* _What the task asks_: Which lines hold the word "today"? Copy each of them from the material.

--- START ---

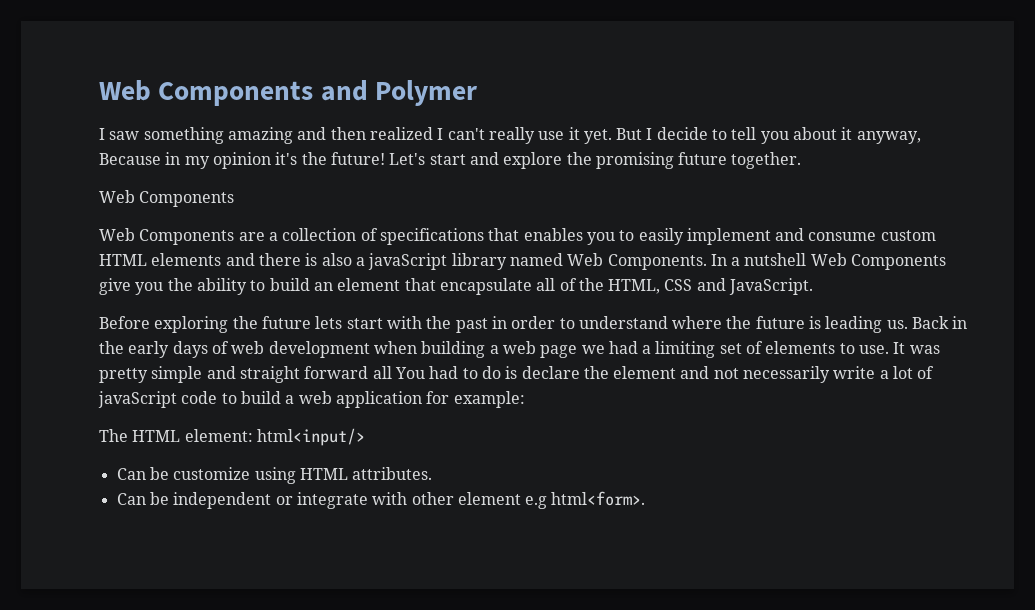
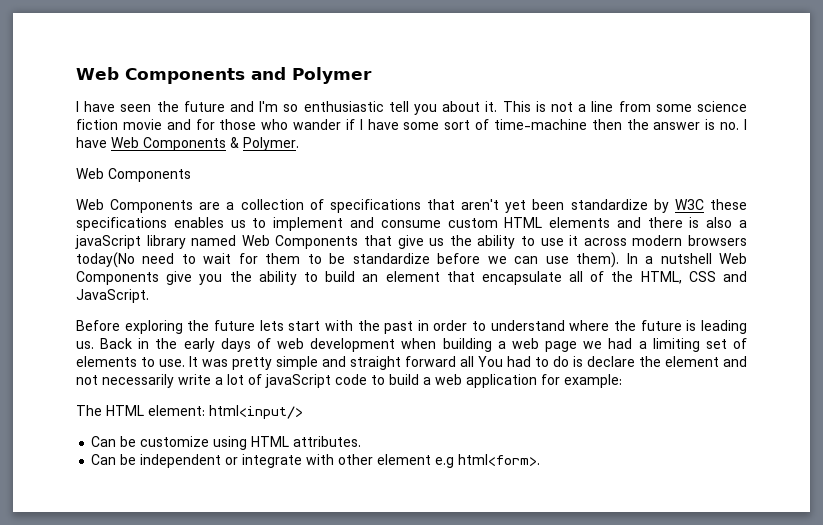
[109,127,921,144] [99,152,802,169] saw something amazing and then realized I can't really use it yet. But I decide to tell you about it anyway, Because in my opinion it's the future! Let's start and explore the promising future together. -> [84,101,747,115] [76,119,748,130] [76,137,299,151] have seen the future and I'm so enthusiastic tell you about it. This is not a line from some science fiction movie and for those who wander if I have some sort of time-machine then the answer is no. I have Web Components & Polymer.
[523,228,684,245] enables you to easily -> [461,199,747,213] [76,217,267,231] aren't yet been standardize by W3C these specifications enables us to
[607,254,707,270] Components. -> [275,235,748,249] [76,252,620,268] Components that give us the ability to use it across modern browsers today(No need to wait for them to be standardize before we can use them).

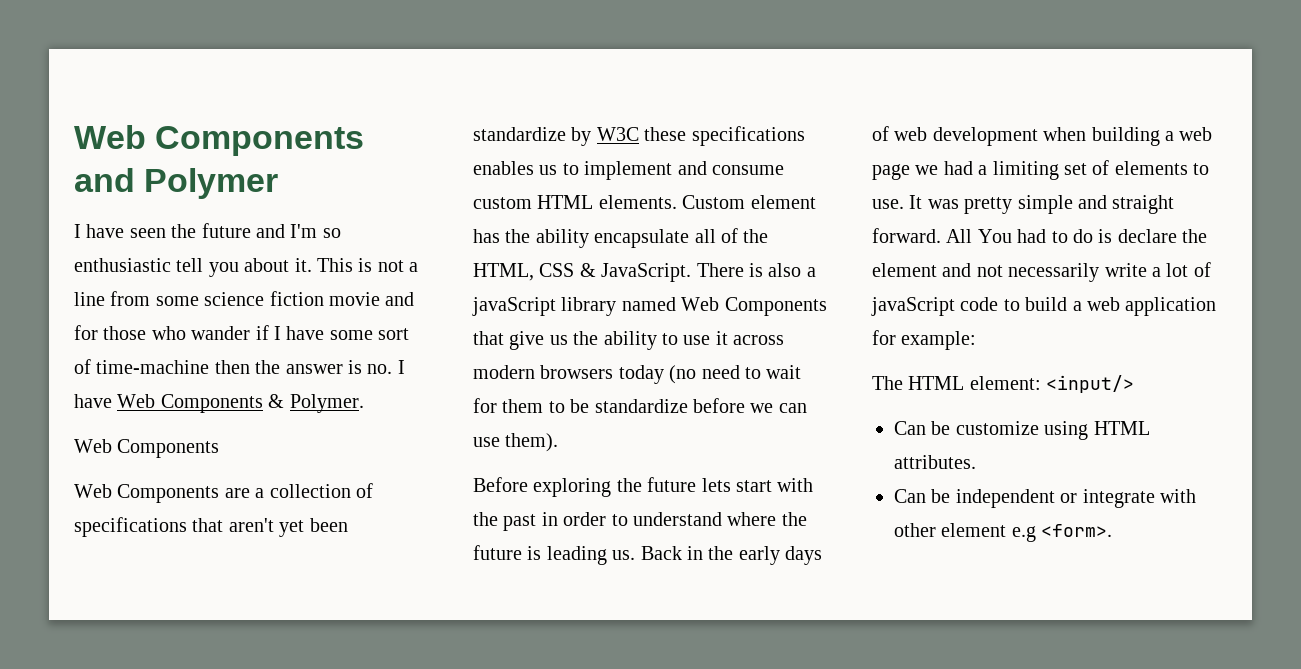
[549,217,683,228] elements and there -> [598,195,816,209] [473,228,769,248] [473,263,744,282] elements. Custom element has the ability encapsulate all of the HTML, CSS & JavaScript. There
[76,252,135,268] today(No -> [618,365,697,384] today (no
[626,253,748,264] [76,271,747,285] [76,289,149,303] In a nutshell Web Components give you the ability to build an element that encapsulate all of the HTML, CSS and JavaScript. -> (559, 442) none
[405,356,474,367] forward all -> [872,228,973,243] forward. All
[209,405,303,419] html<input/> -> [1046,375,1135,393] <input/>
[458,454,541,466] html<form>. -> [1041,524,1113,537] <form>.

--- END ---

* _Response to this exercise_:
[607,254,707,270] Components. -> [275,235,748,249] [76,252,620,268] Components that give us the ability to use it across modern browsers today(No need to wait for them to be standardize before we can use them).
[76,252,135,268] today(No -> [618,365,697,384] today (no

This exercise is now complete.